Era così ovvio che quasi mi vergogno di aver passato quasi una settimana a pensarci
e di averla individuata per puro caso. Piuttosto che facciamo con Bolognesi?» «Bisognerò dirglielo che abbiamo scoperto dove
cercare… – rispose Veronica – Abbiamo assunto un impegno! Solo che non siamo
sicuri che il posto sia quello, bisogna prima verificarlo!» «Facile dirlo! – osservò il greco – stiamo parlando
della tomba di Taddeo Pepoli in San Domenico?!... E come facciamo?» «Di notte, – avanzò Veronica con una eccitata
smorfietta d’entusiasmo – come hai tentato di fare in Santo Stefano, non
riuscendoci.

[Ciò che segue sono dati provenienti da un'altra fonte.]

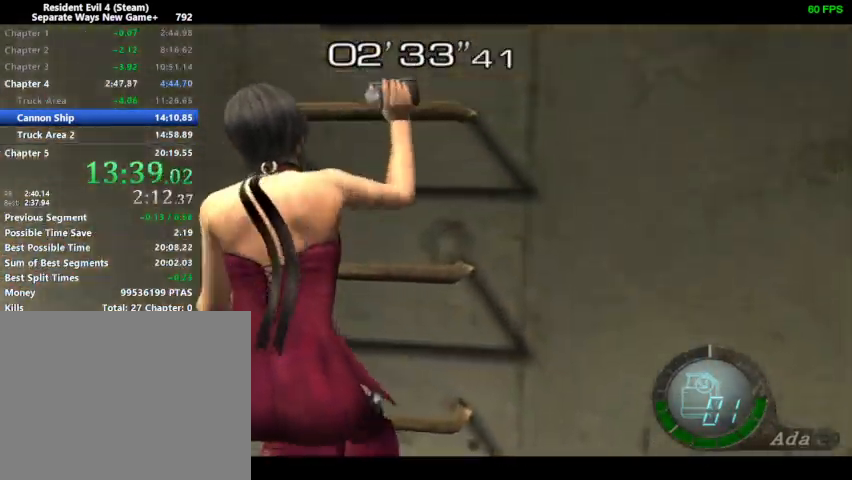
{"buttons": [], "left_stick": "center", "right_stick": "center", "events": []}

Questa volta, però, ci andiamo in due e vedrai che andrà tutto
bene!» I due uomini si guardarono l’un l’altro… “Le
donne!”... sembravano pensare mentre si scambiavano un cenno d’intesa. Rosati
puntò l’indice sull’immagine della tomba dei Pepoli: «Il punto dove cercare è qui, in questa mattonella
nera. Hai idea di come farai, Ànghelos?» «Assolutamente no! Bisogna verificare sul posto:
potrebbe essere semplicemente da togliere, come già è capitato varie volte;
potrebbe essere una specie di tasto da premere che fa scattare un
qualsivoglia meccanismo; potrebbe essere più semplicemente una specie di
maniglia da tirare… Dio solo lo sa.» Squillò il telefono. Veronica sollevò la cornetta disse «Pronto», ascoltò
la risposta in silenzio, poi si rivolse a Rosati, non senza un’espressione un
po’ preoccupata in viso, porgendogli la cornetta: «È monsignor Bolognesi, avvocato.» Rosati stette alcuni attimi in silenzio con in mano
la cornetta, come se la volesse soppesare, poi se la portò deciso
all’orecchio, spingendo il tasto della viva voce: «Pronto, monsignore, mi dica pure.» «Volevo comunicarle, avvocato, com’era nei patti,
che so dov’è la scacchiera che stiamo cercando.» «Davvero? Complimenti, monsignore, e dove si trova?» «In San Domenico, si tratta della tomba di Taddeo
Pepoli.» «Ah, è quella!» Dall’altra parte del telefono seguì un breve
silenzio prima di risentire la voce, questa volta sospettosa, di Bolognesi: «Non mi sembro molto sorpreso ed entusiasta,
avvocato.» «Ma cosa dice, Monsignore, lo sono… eccome se lo
sono! Ma adesso che si fa?» «Cosa fa lei non lo so… so solo che io e i miei
tecnici, domattina siamo in San Domenico e verifichiamo quella benedetta scacchiera.» «Sono invitato anch’io?» «Certamente! Ci mancherebbe altro.» «Grazie della sua correttezza, monsignore, non
mancherò di certo.» «Allora a domani, avvocato, alle nove in San
Domenico, davanti alla Cappella Pepoli.» «A domani, monsignore, e grazie ancora.» Rosati depose la cornetta e fissò i suoi due
compagni, poi guardò l’ora: «Sono appena le due. Possiamo farcela.» «Sì! I tempi ci sono.» Confermò Ànghelos. «I tempi per far cosa?» Gli chiese Veronica. «Per fare quello che hai proposto, andare in San
Domenico, trovare un nascondiglio fino a quando si fa buio, poi uscire da lì
e andare a smanazzare la tomba di Taddeo.» «Dobbiamo ben verificare se ciò che ci ha detto
Bolognesi è esatto e se il nascondiglio è proprio lì… non le pare, Veronica.»